Bill Kenwright was an old romantic who loved the club dearly and wanted nothing more than for it to succeed. Reading the tributes from those who had met him it was clear he had a warm heart and was generous both with his time and money, with stories now emerging of all the various charitable donations he made during his life. It is desperately sad that his relationship with the fans could not be repaired before his passing and that he will never get to see the club in its new home at Bramley-Moore Dock.
As well as being a proud Evertonian he was also a proud scouser who stood shoulder-to-shoulder with Liverpool after the Hillsborough disaster, including a rousing speech at the 24th Anniversary Memorial Service in 2013, reminding us all that there is more that unites Everton and Liverpool fans than divides us.
But there is no doubt he leaves a complicated legacy. The rapid development of the game meant he soon became a relic of a bygone edge. The local man made good simply cannot cut it in the age of oligarchs and petrodollars. But Kenwright, whose other passion was the theatre, still craved that happy ending in the final act, retaining his grip on power in the genuine belief he could bring back the glory days, even if that clashed more and more corrosively with reality.
Sad to hear of his passing. I believe his heart was in the right place, but his tragedy was in the overwhelming need to be at the centre of something he loved, and the tighter his grip the more it slipped away. Should unquestionably have stepped aside when Moshiri bought Everton. I’m sure he felt that he could control Farhad, but if anything, his continued presence added to the sense of confusion endemic within the club’s upper echelons. He’s probably ended up being blamed for some things that he had no involvement with, in truth. People are complex and can do what are perceived to be the wrong things for ostensibly the right reasons. Maybe the full story of what occurred during the Moshiri era will come out in time.

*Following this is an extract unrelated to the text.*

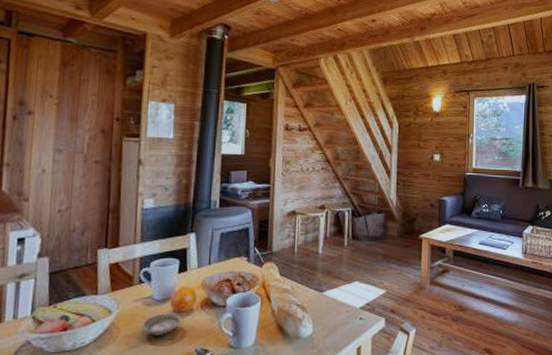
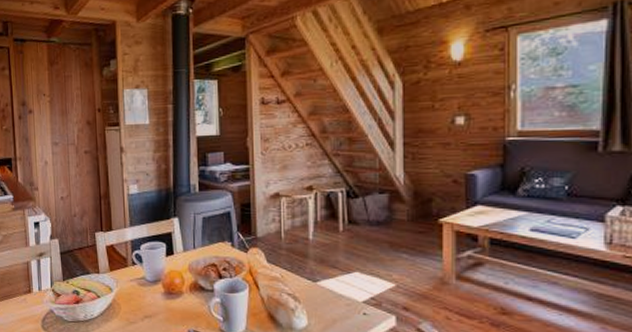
saucer: present [140,313,182,336] -> none [137,293,173,314]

Yesterday, the local news mentioned that last spring Kenwright made a non-public donation of £50,000 to help an Everton fan who needed funding for an experimental treatment in Germany for her terminal brain cancer, which was unfortunately unsuccessful. Maybe I’m being sentimental, but he won’t see the new stadium that he had a major hand in making a reality; for any Evertonian, that’s pretty sad. RIP.

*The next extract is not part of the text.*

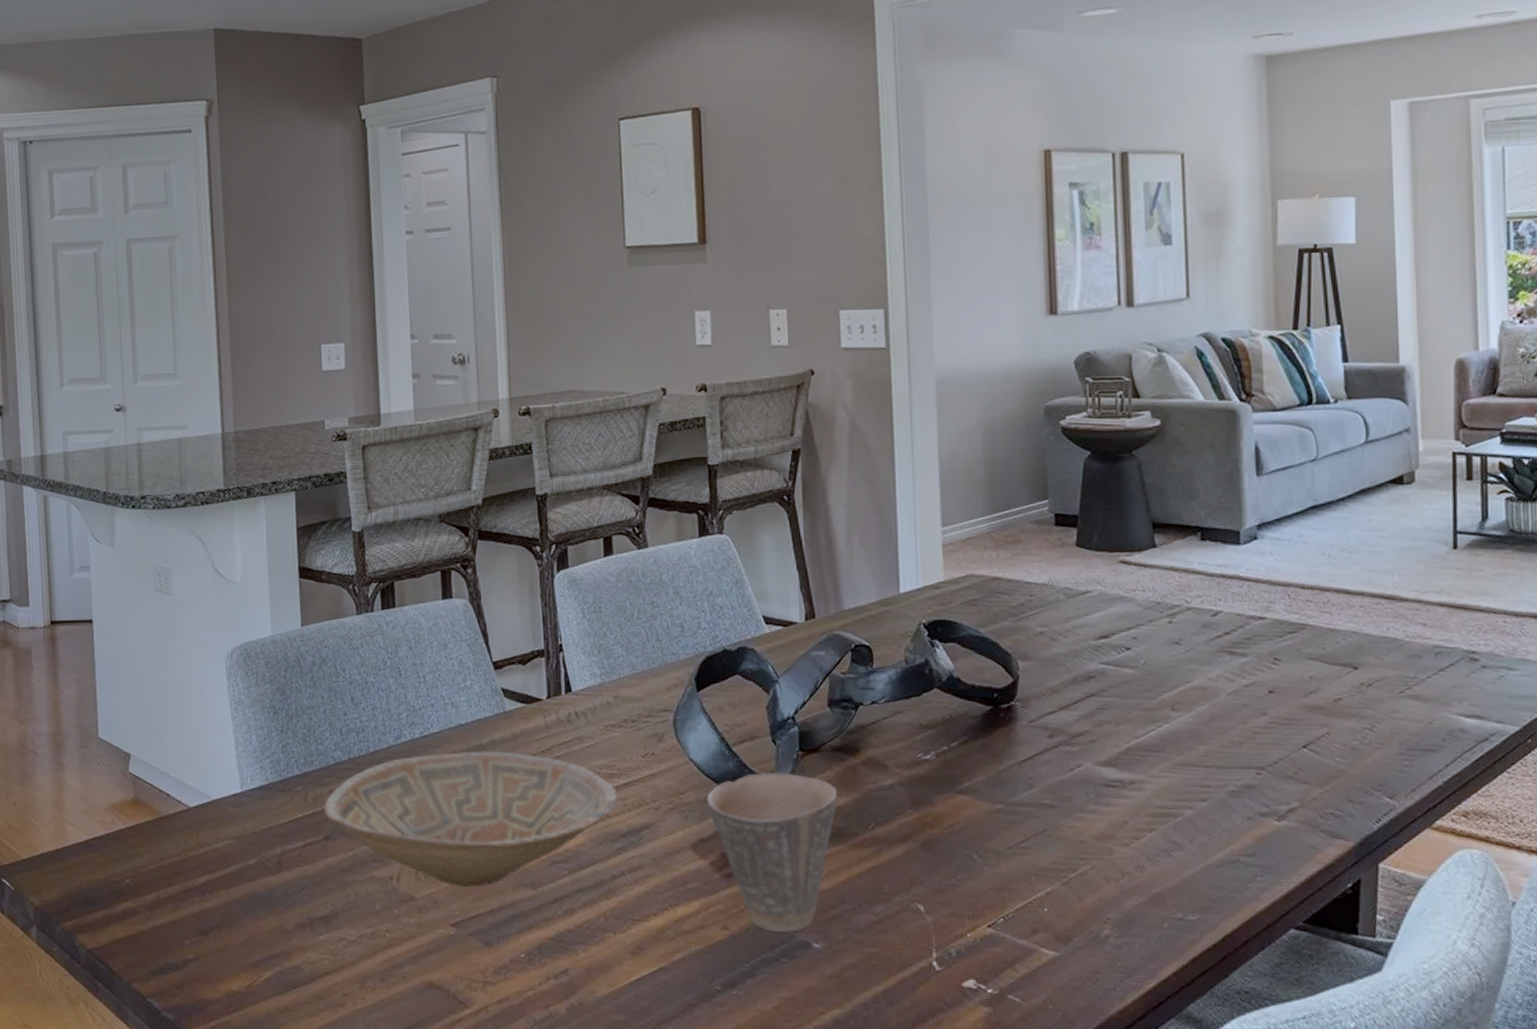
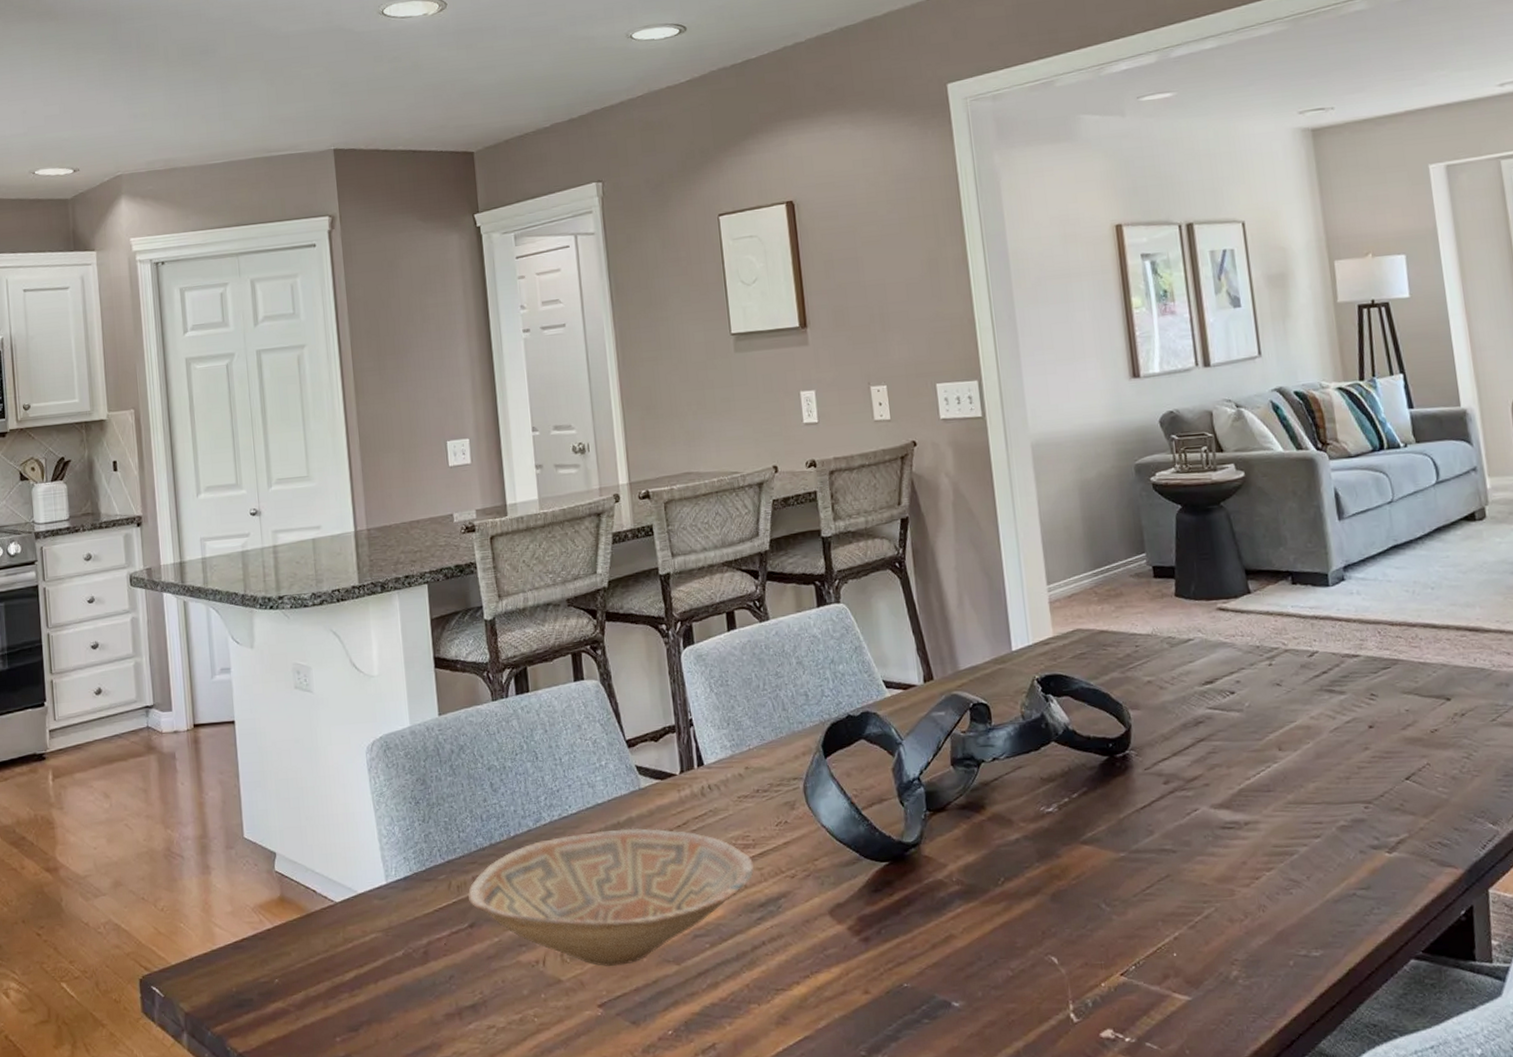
cup: present [707,772,837,932] -> none [840,833,967,993]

Say whatever you want about the man, but there’s no doubt that he was and always will be a true Blue. Often wearing his heart on a sleeve, Kenwright’s undoing in the end was what happens to many successful men and women in history when they take over the running of something they love, and when their passion often overrides sense and sensibility.
Things might yet take a turn for the worse for Everton football club with this season poised to be a third straight relegation survival fight and all sorts of threats of points deductions, transfer embargos and other fiscal penalties still possible for the club, but that should not cloud our opinions of Kenwright the fan.
While the long-tenured chairman unfortunately has also presided over the longest trophy drought in the club’s storied history, under his watch the Blues have also become one of the best organizations in the country when it comes to social causes and supporting the local community.
We might all have different opinions on what is the right way to run Everton football club, but we are all the same in that we carry Blue beating hearts in our chests. For that, I am sad that we have lost ‘Blue Bill’. Sincerest condolences to his family, friends, wellwishers and the Everton community worldwide.